Perjalanan berlanjut dengan sedikit kelokan. Saat itu sawah mau memulai musim tanam. Bibit padi masih disemai namun lahan sudah selesai dibajak dan siap ditanami. Hari semakin sore, senjapun mulai menampakkan semburatnya. Matahari yang tadi cerah perlahan menuju peraduannya. Terlihat sangat indah sekali. aku perempuan senja sangat mengaguminya. Tentu saja tak kulewatkan momen indah tersebut dalam bidikan smartphoneku. Beberapa kali kuambil gambar dengan angle yang berbeda. Bahkan kuminta anak gadisku sebagai model gadis kecil di ujung senja.

Aku sedikit menjelaskan tentang senja padanya.

“Lihat, Nak. Matahari mulai tenggelam setelah lelah menyinari bumi ini dengan cahayanya yang terang dan menyengat. “

“Berganti dengan cahaya senja yang temaram, walau hadirnya hanya sesaat namun kamu akan terus mengingatnya kelak jika sudah dewasa bila ibumu ini sangat menyukai senja.”

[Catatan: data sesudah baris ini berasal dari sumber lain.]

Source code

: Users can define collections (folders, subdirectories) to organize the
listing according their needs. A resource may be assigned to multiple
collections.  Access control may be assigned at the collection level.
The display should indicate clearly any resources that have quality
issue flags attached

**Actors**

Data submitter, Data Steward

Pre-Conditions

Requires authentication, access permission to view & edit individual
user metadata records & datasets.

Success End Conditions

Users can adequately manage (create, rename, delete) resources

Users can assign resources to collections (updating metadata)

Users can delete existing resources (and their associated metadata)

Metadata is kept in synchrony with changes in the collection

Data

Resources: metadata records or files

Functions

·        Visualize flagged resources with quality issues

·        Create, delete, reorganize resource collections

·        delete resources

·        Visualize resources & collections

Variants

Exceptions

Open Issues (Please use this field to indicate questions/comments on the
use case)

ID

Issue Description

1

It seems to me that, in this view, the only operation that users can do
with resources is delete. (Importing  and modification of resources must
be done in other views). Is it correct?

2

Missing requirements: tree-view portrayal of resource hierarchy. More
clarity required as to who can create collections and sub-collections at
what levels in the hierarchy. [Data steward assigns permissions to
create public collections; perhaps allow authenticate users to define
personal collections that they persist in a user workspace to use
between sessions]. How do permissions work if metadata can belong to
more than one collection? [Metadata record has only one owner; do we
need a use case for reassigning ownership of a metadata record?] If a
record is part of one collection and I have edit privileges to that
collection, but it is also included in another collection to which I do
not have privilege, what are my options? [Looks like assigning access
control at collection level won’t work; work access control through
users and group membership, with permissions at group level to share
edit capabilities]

“Namun perlu kamu ingat, tidak semua orang yang sama melihatnya bisa memaknainya.” Gadis kecilku hanya mengangguk sambil memainkan rumput.

Suara adzan Magrib terdengar dari kejauhan, aku bergegas mengajak anakku pulang. Kukayuh sepedaku dengan sekuat tenaga. Jalanan pulang lebih menguras tenaga karena jalannya yang menanjak, sementara gadis kecilku terbonceng di belakang dengan senang hati. Kukatakan padanya untuk berpegangan pada pinggangku supaya tidak terjatuh dan dia menurut. Aku bersyukur memilikinya, ikatan batinku dengannya lebih kuat mungkin karena sesama perempuan. Gadis kecilku yang manja dan selalu mengungkapkan perasaannya dengan tulus bahwa dia sayang padaku dan dipeluknya selalu diriku.